### EXERCISE INPUT
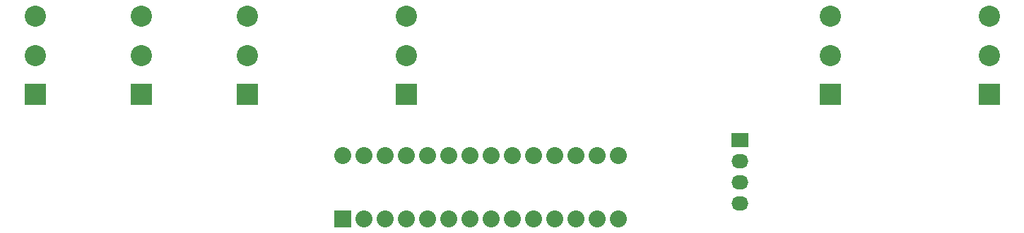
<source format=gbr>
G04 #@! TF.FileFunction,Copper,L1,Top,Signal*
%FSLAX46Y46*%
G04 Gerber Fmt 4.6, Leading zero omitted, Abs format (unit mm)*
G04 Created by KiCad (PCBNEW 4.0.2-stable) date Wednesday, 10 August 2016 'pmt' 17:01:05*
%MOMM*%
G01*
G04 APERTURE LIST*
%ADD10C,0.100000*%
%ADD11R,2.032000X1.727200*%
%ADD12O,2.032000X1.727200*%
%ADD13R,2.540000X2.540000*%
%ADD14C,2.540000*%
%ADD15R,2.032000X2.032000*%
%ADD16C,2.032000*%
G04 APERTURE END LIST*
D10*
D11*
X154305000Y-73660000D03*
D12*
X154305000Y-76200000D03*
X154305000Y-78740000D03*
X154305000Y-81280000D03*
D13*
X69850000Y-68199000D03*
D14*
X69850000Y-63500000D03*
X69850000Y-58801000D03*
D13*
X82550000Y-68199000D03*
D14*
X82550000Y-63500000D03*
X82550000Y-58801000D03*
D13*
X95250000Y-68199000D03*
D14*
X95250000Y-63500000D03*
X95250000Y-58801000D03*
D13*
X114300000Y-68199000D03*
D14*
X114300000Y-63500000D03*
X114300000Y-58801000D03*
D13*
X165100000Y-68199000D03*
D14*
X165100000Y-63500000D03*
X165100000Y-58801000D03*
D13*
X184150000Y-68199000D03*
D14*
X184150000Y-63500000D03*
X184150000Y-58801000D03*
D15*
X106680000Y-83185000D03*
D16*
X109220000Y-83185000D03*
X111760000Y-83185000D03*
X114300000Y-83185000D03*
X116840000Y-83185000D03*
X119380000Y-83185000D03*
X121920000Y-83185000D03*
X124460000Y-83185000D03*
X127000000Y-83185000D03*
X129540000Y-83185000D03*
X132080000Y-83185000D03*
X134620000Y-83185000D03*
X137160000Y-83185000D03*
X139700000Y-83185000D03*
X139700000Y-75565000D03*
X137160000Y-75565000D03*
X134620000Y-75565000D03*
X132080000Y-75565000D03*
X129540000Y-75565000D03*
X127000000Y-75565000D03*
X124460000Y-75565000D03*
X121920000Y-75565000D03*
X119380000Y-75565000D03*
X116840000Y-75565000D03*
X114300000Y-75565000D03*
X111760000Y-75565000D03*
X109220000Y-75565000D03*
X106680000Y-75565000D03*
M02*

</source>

### WORK INSTRUCTIONS
Pictures stay out. Print the lines of the records above exactly, from the first through the one with "X124460000Y-83185000D03*".

### WRITTEN ANSWER
<source format=gbr>
G04 #@! TF.FileFunction,Copper,L1,Top,Signal*
%FSLAX46Y46*%
G04 Gerber Fmt 4.6, Leading zero omitted, Abs format (unit mm)*
G04 Created by KiCad (PCBNEW 4.0.2-stable) date Wednesday, 10 August 2016 'pmt' 17:01:05*
%MOMM*%
G01*
G04 APERTURE LIST*
%ADD10C,0.100000*%
%ADD11R,2.032000X1.727200*%
%ADD12O,2.032000X1.727200*%
%ADD13R,2.540000X2.540000*%
%ADD14C,2.540000*%
%ADD15R,2.032000X2.032000*%
%ADD16C,2.032000*%
G04 APERTURE END LIST*
D10*
D11*
X154305000Y-73660000D03*
D12*
X154305000Y-76200000D03*
X154305000Y-78740000D03*
X154305000Y-81280000D03*
D13*
X69850000Y-68199000D03*
D14*
X69850000Y-63500000D03*
X69850000Y-58801000D03*
D13*
X82550000Y-68199000D03*
D14*
X82550000Y-63500000D03*
X82550000Y-58801000D03*
D13*
X95250000Y-68199000D03*
D14*
X95250000Y-63500000D03*
X95250000Y-58801000D03*
D13*
X114300000Y-68199000D03*
D14*
X114300000Y-63500000D03*
X114300000Y-58801000D03*
D13*
X165100000Y-68199000D03*
D14*
X165100000Y-63500000D03*
X165100000Y-58801000D03*
D13*
X184150000Y-68199000D03*
D14*
X184150000Y-63500000D03*
X184150000Y-58801000D03*
D15*
X106680000Y-83185000D03*
D16*
X109220000Y-83185000D03*
X111760000Y-83185000D03*
X114300000Y-83185000D03*
X116840000Y-83185000D03*
X119380000Y-83185000D03*
X121920000Y-83185000D03*
X124460000Y-83185000D03*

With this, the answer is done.